-- Source material follows --
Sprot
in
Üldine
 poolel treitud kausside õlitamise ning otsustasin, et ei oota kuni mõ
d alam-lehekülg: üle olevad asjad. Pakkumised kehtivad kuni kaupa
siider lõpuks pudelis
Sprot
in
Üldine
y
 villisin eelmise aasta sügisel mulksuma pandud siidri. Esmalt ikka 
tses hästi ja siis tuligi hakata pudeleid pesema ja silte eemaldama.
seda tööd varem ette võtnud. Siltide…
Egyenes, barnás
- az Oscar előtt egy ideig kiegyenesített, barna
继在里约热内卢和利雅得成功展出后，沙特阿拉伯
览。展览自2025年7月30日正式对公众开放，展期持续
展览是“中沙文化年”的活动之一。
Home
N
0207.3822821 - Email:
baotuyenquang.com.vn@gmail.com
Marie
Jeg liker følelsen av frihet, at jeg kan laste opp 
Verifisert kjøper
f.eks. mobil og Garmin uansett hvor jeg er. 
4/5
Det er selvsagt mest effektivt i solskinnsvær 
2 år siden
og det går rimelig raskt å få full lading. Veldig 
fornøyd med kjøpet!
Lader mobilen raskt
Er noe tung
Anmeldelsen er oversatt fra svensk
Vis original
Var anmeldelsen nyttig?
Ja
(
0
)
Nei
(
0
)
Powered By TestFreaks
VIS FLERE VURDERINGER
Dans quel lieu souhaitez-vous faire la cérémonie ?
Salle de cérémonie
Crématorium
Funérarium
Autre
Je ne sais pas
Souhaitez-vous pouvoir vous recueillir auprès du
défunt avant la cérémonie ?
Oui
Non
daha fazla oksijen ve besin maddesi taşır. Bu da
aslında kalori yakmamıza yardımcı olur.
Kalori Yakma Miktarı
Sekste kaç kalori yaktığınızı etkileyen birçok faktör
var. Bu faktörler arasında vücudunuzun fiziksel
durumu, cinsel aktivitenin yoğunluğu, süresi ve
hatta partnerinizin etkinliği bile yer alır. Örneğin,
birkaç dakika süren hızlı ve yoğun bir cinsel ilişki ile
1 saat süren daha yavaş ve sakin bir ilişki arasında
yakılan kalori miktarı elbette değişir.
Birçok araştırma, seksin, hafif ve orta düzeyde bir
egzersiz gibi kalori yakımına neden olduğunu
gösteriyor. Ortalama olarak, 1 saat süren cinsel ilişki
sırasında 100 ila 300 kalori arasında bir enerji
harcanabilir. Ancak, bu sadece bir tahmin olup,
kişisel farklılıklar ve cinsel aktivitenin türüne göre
-- Source material concluded --
(Required action) Set down every line of the data above word for word, changing nothing.

(Output of the exercise)
Sprot
in
Üldine
 poolel treitud kausside õlitamise ning otsustasin, et ei oota kuni mõ
d alam-lehekülg: üle olevad asjad. Pakkumised kehtivad kuni kaupa
siider lõpuks pudelis
Sprot
in
Üldine
y
 villisin eelmise aasta sügisel mulksuma pandud siidri. Esmalt ikka 
tses hästi ja siis tuligi hakata pudeleid pesema ja silte eemaldama.
seda tööd varem ette võtnud. Siltide…
Egyenes, barnás
- az Oscar előtt egy ideig kiegyenesített, barna
继在里约热内卢和利雅得成功展出后，沙特阿拉伯
览。展览自2025年7月30日正式对公众开放，展期持续
展览是“中沙文化年”的活动之一。
Home
N
0207.3822821 - Email:
baotuyenquang.com.vn@gmail.com
Marie
Jeg liker følelsen av frihet, at jeg kan laste opp 
Verifisert kjøper
f.eks. mobil og Garmin uansett hvor jeg er. 
4/5
Det er selvsagt mest effektivt i solskinnsvær 
2 år siden
og det går rimelig raskt å få full lading. Veldig 
fornøyd med kjøpet!
Lader mobilen raskt
Er noe tung
Anmeldelsen er oversatt fra svensk
Vis original
Var anmeldelsen nyttig?
Ja
(
0
)
Nei
(
0
)
Powered By TestFreaks
VIS FLERE VURDERINGER
Dans quel lieu souhaitez-vous faire la cérémonie ?
Salle de cérémonie
Crématorium
Funérarium
Autre
Je ne sais pas
Souhaitez-vous pouvoir vous recueillir auprès du
défunt avant la cérémonie ?
Oui
Non
daha fazla oksijen ve besin maddesi taşır. Bu da
aslında kalori yakmamıza yardımcı olur.
Kalori Yakma Miktarı
Sekste kaç kalori yaktığınızı etkileyen birçok faktör
var. Bu faktörler arasında vücudunuzun fiziksel
durumu, cinsel aktivitenin yoğunluğu, süresi ve
hatta partnerinizin etkinliği bile yer alır. Örneğin,
birkaç dakika süren hızlı ve yoğun bir cinsel ilişki ile
1 saat süren daha yavaş ve sakin bir ilişki arasında
yakılan kalori miktarı elbette değişir.
Birçok araştırma, seksin, hafif ve orta düzeyde bir
egzersiz gibi kalori yakımına neden olduğunu
gösteriyor. Ortalama olarak, 1 saat süren cinsel ilişki
sırasında 100 ila 300 kalori arasında bir enerji
harcanabilir. Ancak, bu sadece bir tahmin olup,
kişisel farklılıklar ve cinsel aktivitenin türüne göre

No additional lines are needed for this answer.